Herbert Hunt "Flash" Covington (October 16, 1902 – January 1, 1990), also called "The Mayfield Flash", was an American football, basketball, and baseball player for the Centre Praying Colonels of Centre College in Danville, Kentucky.

Early years
Covington spent a year at Mayfield High and two at Castle Heights Military Academy.

Centre College

Football
Covington was a prominent running back for coaches Charley Moran and Robert L. Myers's Centre Colonels from 1921 to 1924,  chosen as a running back on Centre's all-time football team in 1935.

1921
Covington played at halfback during the 6–0 victory over Harvard. Bo McMillin threw a touchdown to Covington in the 1922 Dixie Classic which Centre lost to Texas A&M.

1922
Taking over for McMillin at quarterback the following season, Covington did not miss a minute of play over the next three years. He was selected All-Southern in 1922. That year Covington kicked a then record six straight drop-kicked field goals in the victory over Louisville. In a rematch with Harvard, a 24 to 10 loss, "Covington, the Centre quarterback, was responsible for most of the scoring in the game; he kicked Centre's goal from the field, and through Roberts's assistance, made Centre's touchdown; his errors led to the Harvard scores also." He was  selected All-American in 1922 by Billy Evans and was on Norman E. Brown's second team. In 1924 he was selected as a third-team All-American by Davis J. Walsh of the International News Service. Athletic trainer Alfred Doneghy said Covington was the best runner Centre ever had.

________________________

## REQUEST
Answer these questions from the passage on Herbert Covington:
(a) Which two schools did Covington attend before Centre College, and how long was he at each?
(b) Who threw a touchdown to Covington in the 1922 Dixie Classic?
(c) How many straight drop-kicked field goals did Covington kick in the victory over Louisville?

________________________

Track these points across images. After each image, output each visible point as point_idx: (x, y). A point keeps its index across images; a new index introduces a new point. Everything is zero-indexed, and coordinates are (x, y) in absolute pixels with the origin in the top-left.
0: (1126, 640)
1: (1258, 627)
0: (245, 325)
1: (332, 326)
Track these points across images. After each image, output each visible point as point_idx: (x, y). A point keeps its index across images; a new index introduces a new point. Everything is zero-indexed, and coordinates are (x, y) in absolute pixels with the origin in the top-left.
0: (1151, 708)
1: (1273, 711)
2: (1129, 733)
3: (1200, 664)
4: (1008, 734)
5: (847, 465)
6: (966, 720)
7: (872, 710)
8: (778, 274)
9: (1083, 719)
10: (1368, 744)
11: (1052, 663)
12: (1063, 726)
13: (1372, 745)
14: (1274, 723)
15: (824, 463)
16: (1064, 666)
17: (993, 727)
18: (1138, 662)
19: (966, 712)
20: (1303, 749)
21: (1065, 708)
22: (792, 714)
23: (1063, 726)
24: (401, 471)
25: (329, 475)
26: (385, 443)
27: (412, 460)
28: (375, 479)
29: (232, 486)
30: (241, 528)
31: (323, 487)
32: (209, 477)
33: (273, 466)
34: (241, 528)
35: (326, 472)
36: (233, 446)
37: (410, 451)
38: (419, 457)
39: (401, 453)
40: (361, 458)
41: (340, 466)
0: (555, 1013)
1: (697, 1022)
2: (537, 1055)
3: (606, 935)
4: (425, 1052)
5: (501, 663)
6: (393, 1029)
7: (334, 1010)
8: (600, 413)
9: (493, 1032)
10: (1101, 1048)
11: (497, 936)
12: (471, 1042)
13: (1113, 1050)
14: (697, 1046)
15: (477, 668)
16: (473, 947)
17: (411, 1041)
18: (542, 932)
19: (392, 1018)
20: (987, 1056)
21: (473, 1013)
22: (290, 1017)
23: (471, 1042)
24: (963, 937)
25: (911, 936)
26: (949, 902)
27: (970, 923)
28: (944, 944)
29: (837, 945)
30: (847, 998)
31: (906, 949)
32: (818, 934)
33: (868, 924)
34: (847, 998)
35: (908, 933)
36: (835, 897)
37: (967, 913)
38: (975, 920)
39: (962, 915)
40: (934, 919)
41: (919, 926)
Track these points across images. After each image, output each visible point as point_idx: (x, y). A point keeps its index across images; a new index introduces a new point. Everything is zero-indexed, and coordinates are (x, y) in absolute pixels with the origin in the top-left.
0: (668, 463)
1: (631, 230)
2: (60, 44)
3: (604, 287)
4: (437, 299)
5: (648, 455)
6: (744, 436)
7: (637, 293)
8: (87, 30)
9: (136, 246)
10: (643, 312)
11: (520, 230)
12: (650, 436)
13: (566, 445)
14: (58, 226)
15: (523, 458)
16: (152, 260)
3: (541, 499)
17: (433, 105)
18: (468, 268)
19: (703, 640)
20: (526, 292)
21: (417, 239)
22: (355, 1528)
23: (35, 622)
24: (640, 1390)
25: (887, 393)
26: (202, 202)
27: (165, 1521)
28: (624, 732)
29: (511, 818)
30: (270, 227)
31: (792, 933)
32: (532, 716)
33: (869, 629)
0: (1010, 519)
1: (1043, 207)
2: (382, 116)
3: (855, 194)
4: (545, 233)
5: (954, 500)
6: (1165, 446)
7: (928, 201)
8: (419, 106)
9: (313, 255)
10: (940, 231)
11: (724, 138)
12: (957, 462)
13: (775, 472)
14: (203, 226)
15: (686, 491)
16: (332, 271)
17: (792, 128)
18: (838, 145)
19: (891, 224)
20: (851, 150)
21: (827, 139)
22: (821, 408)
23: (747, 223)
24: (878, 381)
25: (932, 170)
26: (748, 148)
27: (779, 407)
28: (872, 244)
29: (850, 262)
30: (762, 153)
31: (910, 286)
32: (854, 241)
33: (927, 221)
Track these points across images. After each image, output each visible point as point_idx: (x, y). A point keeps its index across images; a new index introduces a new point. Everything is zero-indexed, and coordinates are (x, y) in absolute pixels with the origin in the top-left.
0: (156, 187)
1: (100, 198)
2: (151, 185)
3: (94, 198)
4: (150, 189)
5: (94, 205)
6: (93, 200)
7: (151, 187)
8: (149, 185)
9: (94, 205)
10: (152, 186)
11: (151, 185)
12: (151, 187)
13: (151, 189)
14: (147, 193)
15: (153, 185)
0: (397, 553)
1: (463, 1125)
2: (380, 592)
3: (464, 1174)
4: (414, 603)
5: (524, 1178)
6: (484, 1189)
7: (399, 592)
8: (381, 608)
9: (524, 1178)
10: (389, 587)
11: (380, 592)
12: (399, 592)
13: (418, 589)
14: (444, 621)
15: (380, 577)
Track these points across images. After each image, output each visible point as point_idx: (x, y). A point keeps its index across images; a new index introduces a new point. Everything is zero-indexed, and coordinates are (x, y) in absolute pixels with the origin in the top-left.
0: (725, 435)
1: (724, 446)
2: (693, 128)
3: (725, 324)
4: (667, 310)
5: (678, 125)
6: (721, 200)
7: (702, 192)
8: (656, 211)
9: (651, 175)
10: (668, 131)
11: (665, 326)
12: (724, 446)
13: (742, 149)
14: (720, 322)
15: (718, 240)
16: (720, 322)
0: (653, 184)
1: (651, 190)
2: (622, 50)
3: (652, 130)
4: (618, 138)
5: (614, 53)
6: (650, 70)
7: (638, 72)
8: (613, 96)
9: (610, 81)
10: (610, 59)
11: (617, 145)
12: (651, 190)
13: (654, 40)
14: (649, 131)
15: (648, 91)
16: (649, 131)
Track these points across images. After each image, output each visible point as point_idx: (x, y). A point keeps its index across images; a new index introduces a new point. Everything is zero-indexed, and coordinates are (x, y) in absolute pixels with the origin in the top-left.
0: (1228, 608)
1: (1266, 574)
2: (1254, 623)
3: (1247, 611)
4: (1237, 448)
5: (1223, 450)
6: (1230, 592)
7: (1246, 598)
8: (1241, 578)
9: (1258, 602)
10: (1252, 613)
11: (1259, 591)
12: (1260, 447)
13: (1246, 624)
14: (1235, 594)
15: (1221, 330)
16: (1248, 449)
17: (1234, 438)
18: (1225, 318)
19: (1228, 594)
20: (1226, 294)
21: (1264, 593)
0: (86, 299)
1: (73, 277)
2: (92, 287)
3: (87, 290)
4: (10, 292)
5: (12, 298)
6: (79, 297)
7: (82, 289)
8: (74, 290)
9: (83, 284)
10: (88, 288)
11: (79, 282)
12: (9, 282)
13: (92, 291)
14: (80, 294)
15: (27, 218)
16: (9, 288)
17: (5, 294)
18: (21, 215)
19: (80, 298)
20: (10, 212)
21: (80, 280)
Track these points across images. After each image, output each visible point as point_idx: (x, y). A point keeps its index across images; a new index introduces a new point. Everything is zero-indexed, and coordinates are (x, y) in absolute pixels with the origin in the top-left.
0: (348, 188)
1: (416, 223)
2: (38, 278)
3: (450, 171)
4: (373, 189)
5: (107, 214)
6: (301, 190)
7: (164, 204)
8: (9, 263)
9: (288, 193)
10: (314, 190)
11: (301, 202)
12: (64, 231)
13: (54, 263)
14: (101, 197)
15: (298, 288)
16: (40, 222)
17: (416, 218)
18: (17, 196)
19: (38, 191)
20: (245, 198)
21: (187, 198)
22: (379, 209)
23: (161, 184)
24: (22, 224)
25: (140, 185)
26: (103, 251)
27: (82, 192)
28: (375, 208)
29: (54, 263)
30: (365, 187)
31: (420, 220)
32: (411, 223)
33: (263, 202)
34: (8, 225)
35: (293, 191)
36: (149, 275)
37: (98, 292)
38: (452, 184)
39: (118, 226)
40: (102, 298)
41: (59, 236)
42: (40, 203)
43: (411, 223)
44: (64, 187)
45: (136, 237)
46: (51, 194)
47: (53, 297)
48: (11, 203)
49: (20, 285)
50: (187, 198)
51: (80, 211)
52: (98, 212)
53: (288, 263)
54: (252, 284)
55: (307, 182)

________________________

## SOLUTION
(a) Mayfield High for one year and Castle Heights Military Academy for two years.
(b) Bo McMillin.
(c) Six.